Austen powers offer enduring appeal

August 4, 2009

David Cameron has gone for something trashy, the Pope we might now expect to be dipping into something from the Harry Potter back catalogue and Nicolas Sarkozy will no doubt be packing the latest issue of Runners’ World in his designer luggage.

If you haven’t already decided on you summer reading list, let me mark your card. Harpenden author Juliet Archer has given a modern makeover to the Jane Austen classic Emma, called The Importance of Being Emma. Juliet, who describes herself as having “a 19th century mind stuck in a 21st century body”, says her imitation of Austen is intended as the highest form of flattery.

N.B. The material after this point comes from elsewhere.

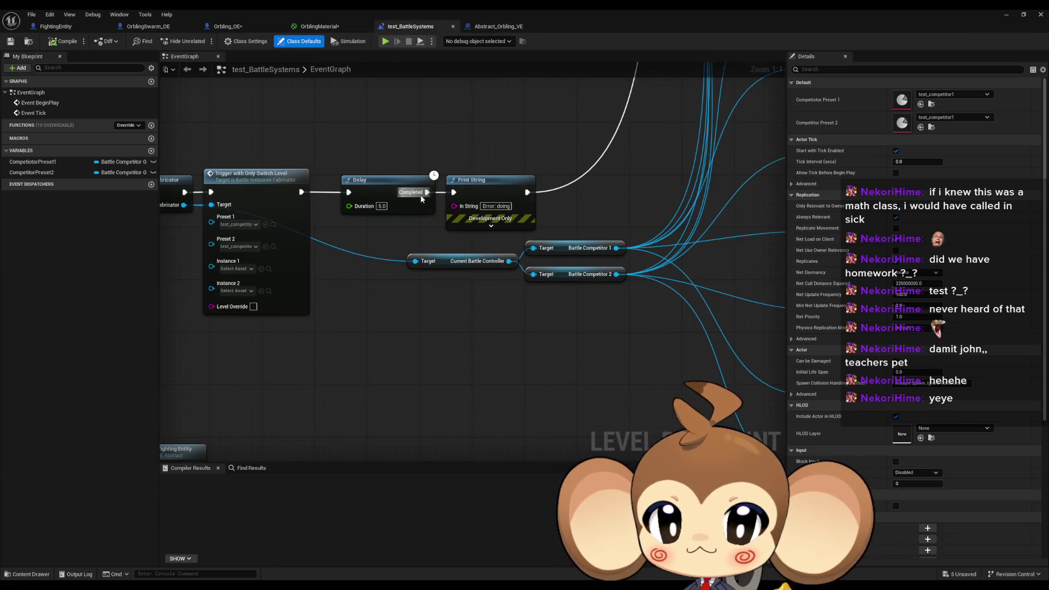
pyautogui.click(1004, 15)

“Jane Austen’s enduring appeal lies in her classic love stories and great characters – easily recognisable in any period and setting. I have a theory that most of today’s romantic fiction has been inspired – consciously or unconsciously – by a Jane Austen novel. I’ve just been much lazier than most authors and not bothered to change the names!”

Modernising Austen has given Juliet the opportunity to redress some of the limitations of her heroine’s style – in her six novels Austen apparently never wrote a scene without a woman present – and fill out some of the male characters. It is also allowing her to spice up the storylines. In updating Persuasion in a soon-to-be published book, Persuade Me, Juliet has not put Wentworth into the navy but gives him hunk appeal by comparing him to James Bond.

Juliet admits that she may upset some ‘purists’ by tampering with the Austen legacy but says there should be enough space on shop bookshelves for two JAs. She says she has also won several converts for her Emma redux among people who were originally skeptical, including the manager of Hitchin Waterstone’s who arranged for her to have a slot at the 2009 Hitchin Festival last month.

“I could never be Jane Austen and am not trying to be, but I’m having great fun re-interpreting her novels in a modern setting.”